- _Problem to work on_
The records below are to be returned exactly as written, minus their pictures.

- _Records for the exercise_
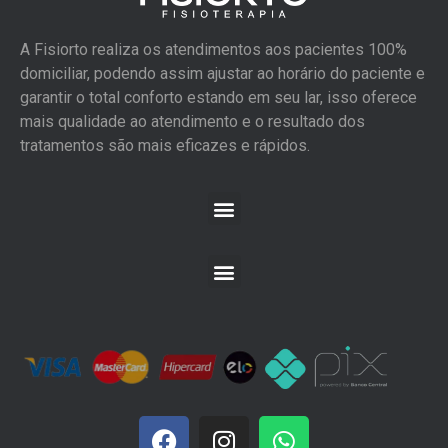
A Fisiorto realiza os atendimentos aos pacientes 100%
domiciliar, podendo assim ajustar ao horário do paciente e
garantir o total conforto estando em seu lar, isso oferece
mais qualidade ao atendimento e o resultado dos
tratamentos são mais eficazes e rápidos.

- _Output for this task_
A Fisiorto realiza os atendimentos aos pacientes 100%
domiciliar, podendo assim ajustar ao horário do paciente e
garantir o total conforto estando em seu lar, isso oferece
mais qualidade ao atendimento e o resultado dos
tratamentos são mais eficazes e rápidos.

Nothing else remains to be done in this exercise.